Lengkapi berikut ini:
(A) Tentukan apakah setiap pernyataan berikut sesuai dengan teks tentang berbagai masalah dan bantahannya, lalu jawab ya atau tidak disertai kutipan kata-kata teks yang menjadi penentunya: (i) pandangan tsanawiyah meyakini adanya Tuhan cahaya dan Tuhan kegelapan; (ii) Ja'd ibn Dirham menyatakan bahwa kalam Allah itu qadim; (iii) pandangan materialis berpendapat tentang kebaharuan alam.
(B) Lanjutkan teks tentang berbagai masalah dan bantahannya, mulai setelah kalimat terakhir yang ditampilkan.

Teks yang ditampilkan:
2- Masalah kebaharuan alam (huduts al-alam), yang bertujuan untuk membuktikan wujud Zat Yang Maha Pencipta. Ini merupakan bantahan akan pandangan materialis, yang berpendapat tentang kedahuluan alam (qudum al-alam).

3- Masalah keesaaan Allah sebagai bantahan terhadap pandangan tsanawiyah yang meyakini eksitensi Tuhan cahaya (An-Nur) dan Tuhan Kegelapan (Adz-Dzulmah).

4- Masalah tanzih (penyucian Allah) dan penolakan tasybih (penyerupaan Allah atas makhluk). Tujuannya adalah untuk membantah Yahudi yang menambahkan pada Allah dengan ciri-ciri manusia.

5- Masalah sifat Allah dan hubungannya dengan zat-Nya, apakah zat-Nya sama dengan sifat-Nya, ataupun berbeda. Ini merupakan bantahan terhadap mu’tazilah, yang terpengaruh dengan perdebatan seputar sifat-sifat Allah sebagai akibat dari pengaruh filsafat yunani. Ketika konsep jauhar (subtansi) dan aradh (aksiden) 173 (Lihat kitab Al-Anshaf - Imam Al-Baqilani \ hal. 16), serta aqnumiyyah (oknum dalam teologi Kristen) yang digunakan untuk memberi justifikasi atas konsepsi teologi mereka, dimana Tuham merupakan akumulasi dari 3 oknum, yaitu oknum bapak, anak dan ruh kudus 174 (Lihat kitab Al-Irsyad – Imam Al –Juwaini \ hal. 24-26).

6-Masalah kalam Allah, baik qadim maupun huduts. Ini terpengaruh pandangan Kristen yang menganggap Al-Masih sebagai kalimatullah. Menurut teologi Kristen al-masih adalah Tuhan, sedang dalam pandangan Islam, Al-Masih adalah kalimatullah. Dari sinilah, Yuhana Ad-Dimsyaqi berusaha membuat sintesis dari pandangan Islam dan Kristen yang bertujuan untuk menjustifikasi konsep teologisnya. Jika Al-Masih adalah Kalimatullah, dan kalimatullah adalah qadim, maka Al-Masih adalah qadim. Jika Al-Masih adalah qadim, maka Al-Masih adalah Tuhan. Dalam konteks ini muncullah bantahan dari para Ulama, Seperti ja’d ibn dirham, Jahm ibn Safwan, dan washil ibn atha’ yang menyatakan, bahaka kalam Allah adalah makhluk dan baru (Lihat Tarikh Al-Madzahib – Syeikh Abu Zahrah \ hal. 297; Buhuts fi Al-Milal wa An-Nihal – Syeikh Jafar Al-Subhani jilid 2\hal. 254).

7- Masalah kenabian yang bertujuan untuk mengukuhkan keyakinana pada kenabian Nabi SAW, dengan mengmbantah sekte sabi’ah dan brahmana (hindu) yang menolak kebutuhan manusia pada nabi. Juga membanatah orang yahudi dan nashrani yang menolak kenabian Nabi Muhammad SAW.

Data yang diberikan:
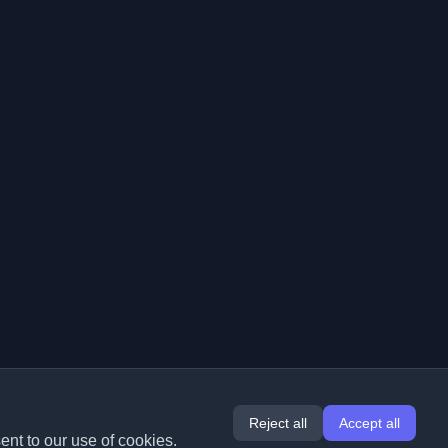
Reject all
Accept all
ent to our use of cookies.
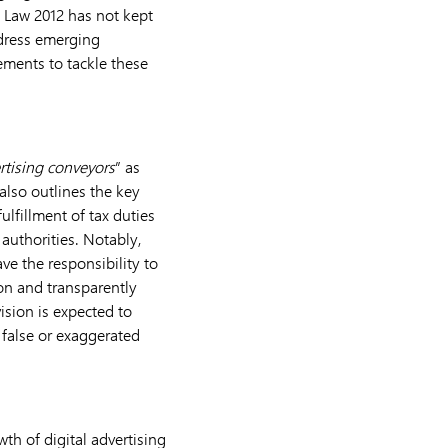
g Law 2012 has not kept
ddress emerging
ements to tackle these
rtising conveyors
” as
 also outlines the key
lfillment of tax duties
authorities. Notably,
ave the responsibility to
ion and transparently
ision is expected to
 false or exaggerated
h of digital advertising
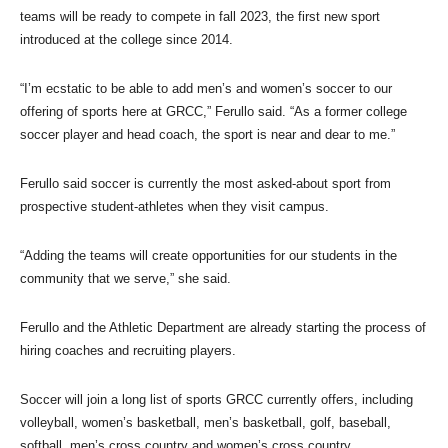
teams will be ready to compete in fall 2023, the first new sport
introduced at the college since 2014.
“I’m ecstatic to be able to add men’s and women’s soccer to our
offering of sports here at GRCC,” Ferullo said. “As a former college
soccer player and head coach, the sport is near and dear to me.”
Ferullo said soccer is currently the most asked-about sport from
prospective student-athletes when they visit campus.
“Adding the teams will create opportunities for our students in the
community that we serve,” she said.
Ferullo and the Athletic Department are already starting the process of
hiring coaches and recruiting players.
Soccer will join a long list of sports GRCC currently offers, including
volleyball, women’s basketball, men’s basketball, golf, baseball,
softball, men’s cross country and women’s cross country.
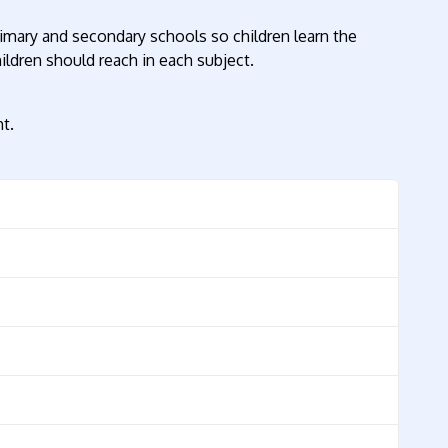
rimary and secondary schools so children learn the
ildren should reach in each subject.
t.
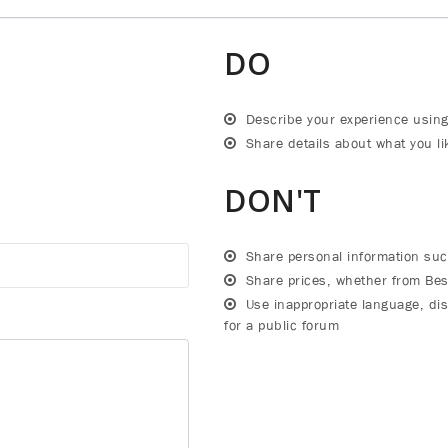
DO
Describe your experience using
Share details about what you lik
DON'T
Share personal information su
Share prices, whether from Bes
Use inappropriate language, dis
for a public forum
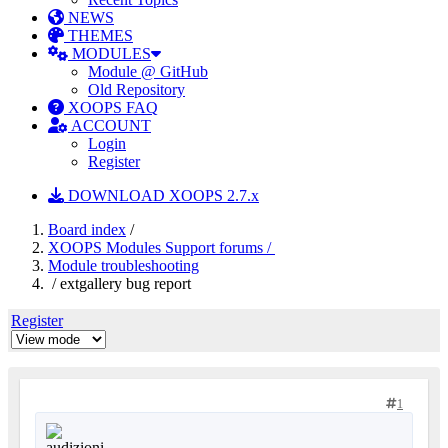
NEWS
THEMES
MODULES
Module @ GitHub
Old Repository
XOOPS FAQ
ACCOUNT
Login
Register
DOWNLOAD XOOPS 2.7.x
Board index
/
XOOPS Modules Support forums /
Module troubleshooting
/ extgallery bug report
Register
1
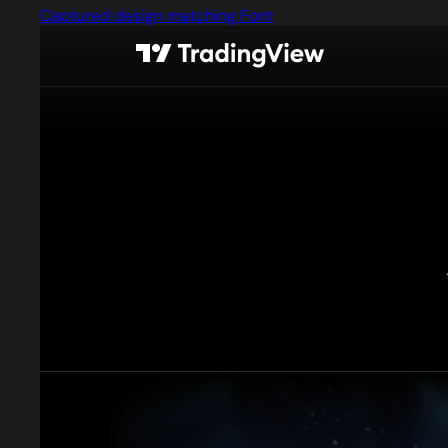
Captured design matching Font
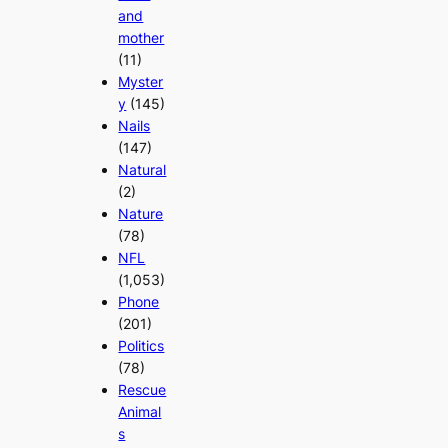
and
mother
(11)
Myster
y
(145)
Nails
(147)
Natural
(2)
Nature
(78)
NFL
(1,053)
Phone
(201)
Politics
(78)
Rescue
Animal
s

---

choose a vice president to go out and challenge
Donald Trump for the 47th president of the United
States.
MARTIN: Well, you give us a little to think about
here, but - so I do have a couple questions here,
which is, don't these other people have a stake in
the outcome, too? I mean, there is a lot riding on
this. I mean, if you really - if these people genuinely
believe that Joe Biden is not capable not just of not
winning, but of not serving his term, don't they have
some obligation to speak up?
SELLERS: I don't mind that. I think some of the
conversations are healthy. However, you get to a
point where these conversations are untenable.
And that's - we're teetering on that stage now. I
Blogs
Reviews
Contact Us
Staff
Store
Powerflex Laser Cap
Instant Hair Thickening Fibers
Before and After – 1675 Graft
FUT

Hasil latihan:
(A)
(i) Ya: "pandangan tsanawiyah yang meyakini eksitensi Tuhan cahaya (An-Nur) dan Tuhan Kegelapan (Adz-Dzulmah)"
(ii) Tidak: "yang menyatakan, bahaka kalam Allah adalah makhluk dan baru"
(iii) Tidak: "pandangan materialis, yang berpendapat tentang kedahuluan alam (qudum al-alam)"

(B)
8- Masalah kemaksuman para Nabi yang bertujuan untuk membantah pandangan Yahudi, bahwa nabi SAW mempunyai kelemahan, dosa dan tidak maksum.

9- Masalah tempat kembali (Al-Mi’ad) yang membantah pandangan reinkarnasi (penjelmaan kembali) agama budha dan lainnya.

10- Masalah al-jabr wal ikhtiyar (keterpaksaan dan kebebasan berkehendak), yang terpengaruh dengan pandangan freewill dan fatalisme filsafat yunani.

Dengan demikian secara ringkas dapat disimpulkan, bahawa obyek pemabhasan ilmu kalam adalah argumerntasi dan bantahan dalam masalah aqidah yang berkaitan dengan wujud, zat, sifat dan perbuatan Allah, kebutuhan kepada rasul, hari kiamat, serta pahala dan siksa (Lihat kitab Al-Firaq – Syeikh Abdul Fattah hal. 13 – 14). Adapun sifat obyek berkenaan dapat diklasifikasikan menjadi mahsus (terindra) dan ghair al-mahsus (tidak terindera).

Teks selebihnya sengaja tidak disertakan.